North Korea issued a pointed commentary on July 9 warning that growing defence cooperation between South Korea and Japan amounts to reckless military collusion carried out 'in front of a nuclear-armed state' and will bring about self-destruction, according to the Korean Central News Agency.
The commentary, dated July 8 and attributed to Kang Cheol-su, director of an institution called the Daejok Research Institute, argued that no alliance or military arrangement between Seoul and Tokyo could alter what it called the irreversible strategic balance Pyongyang has established on the Korean Peninsula. Yonhap and Newsis both reported that the Daejok Research Institute is believed to be a renamed version of the Joguk Tongil Research Institute, a think tank formerly attached to the Korean Workers' Party's United Front Department, restructured after Pyongyang adopted a policy of treating the two Koreas as mutually hostile states.
Kang cited specific recent milestones: a South Korea-Japan defence ministers' meeting held in Seoul on June 28, at which Defence Minister An Gyu-baek and Japanese Defence Minister Koizumi Shinjiro reviewed an honour guard together, and an instance in which South Korean air force aircraft received aerial refuelling support from Japan's Self-Defence Forces. He described the trajectory of the relationship as pointing toward a full Acquisition and Cross-Servicing Agreement between the two countries, which he called impossible to overlook.
The commentary characterised South Korea-Japan security cooperation as part of what it called a 'trilateral nuclear coordination framework' serving American hegemonic strategy, citing both governments' public endorsements of trilateral cooperation with Washington and their reported efforts to deploy long-range missiles and acquire nuclear-powered submarines.

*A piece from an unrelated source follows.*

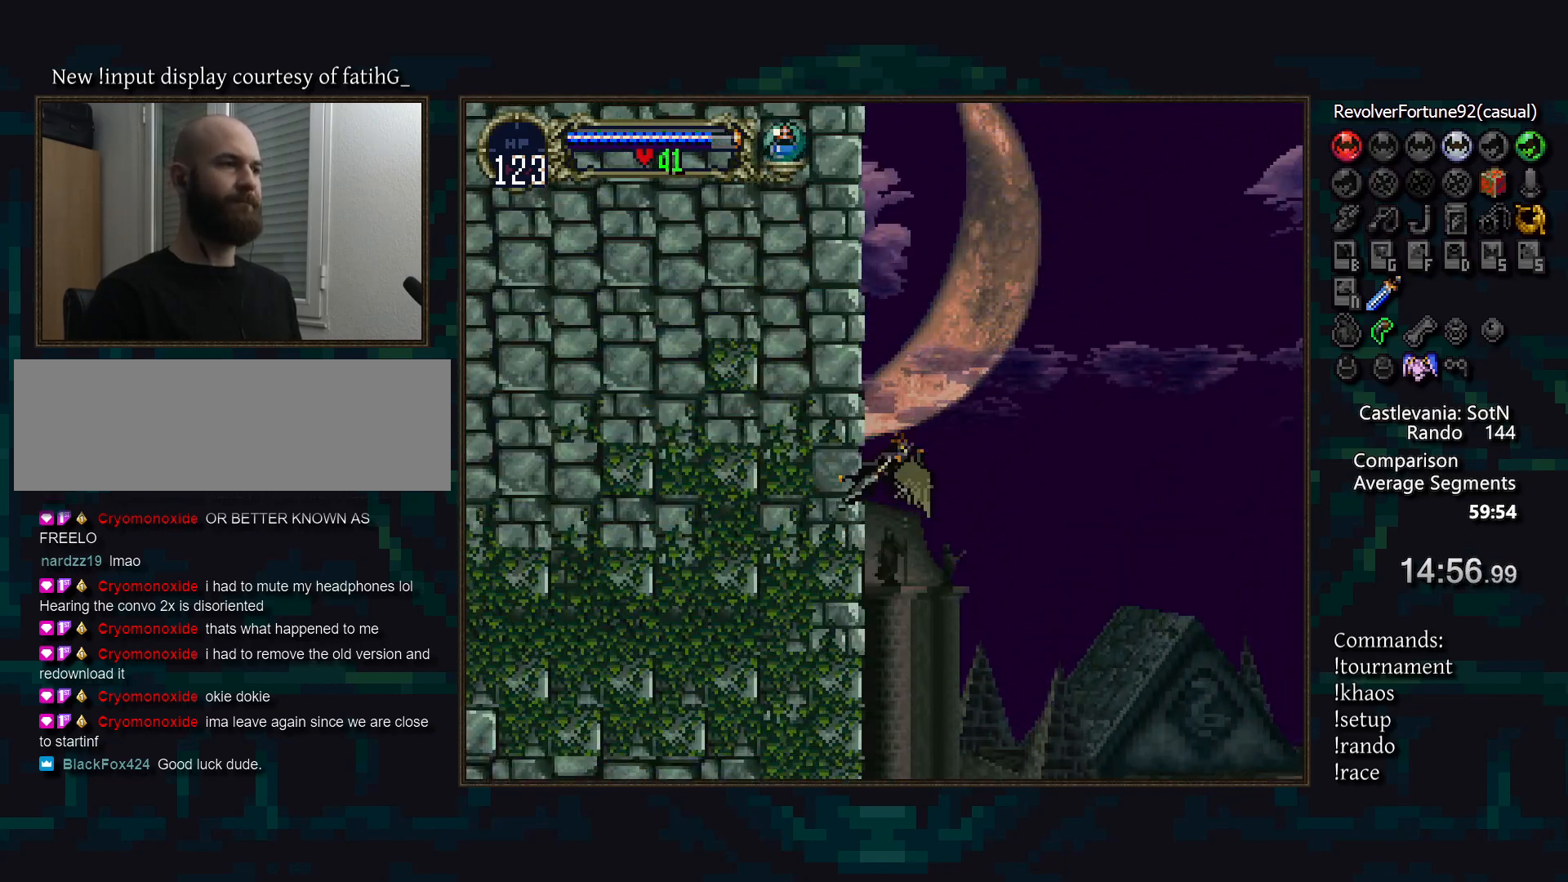
{"buttons": [], "events": []}
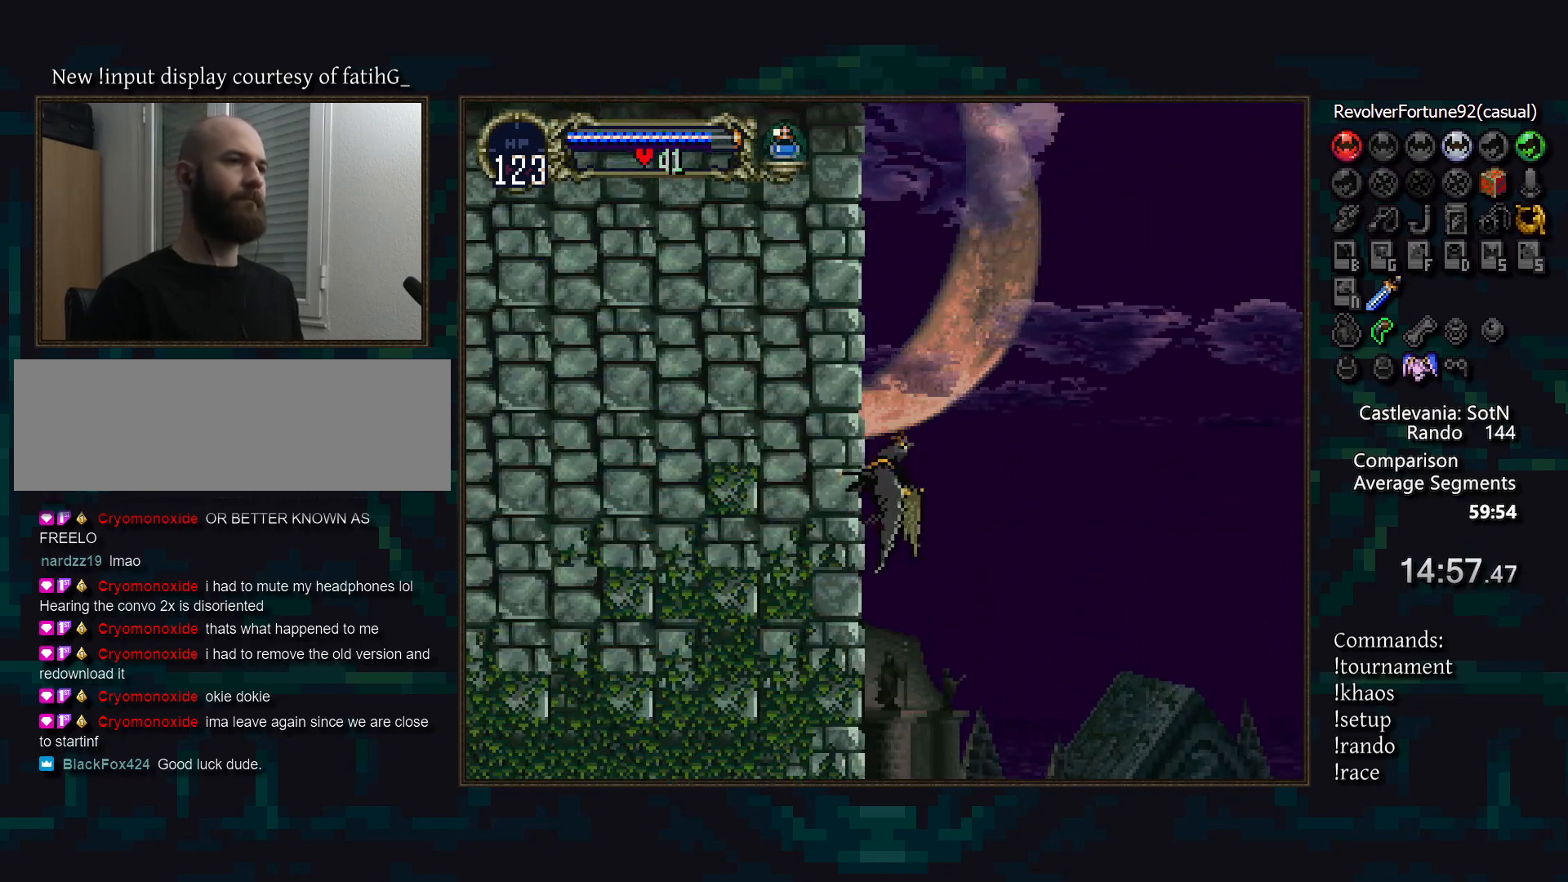
{"buttons": [], "events": []}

Kang also took aim at South Korea's Defence White Paper, issued every two years, after a Defence Ministry spokesman confirmed last month that the document would continue to designate North Korea's regime and military as enemies.
In closing, Kang argued that continually expanding North Korea's nuclear arsenal and exercising its status as a nuclear state is, in Pyongyang's view, the only path to preserving peace and security on the peninsula.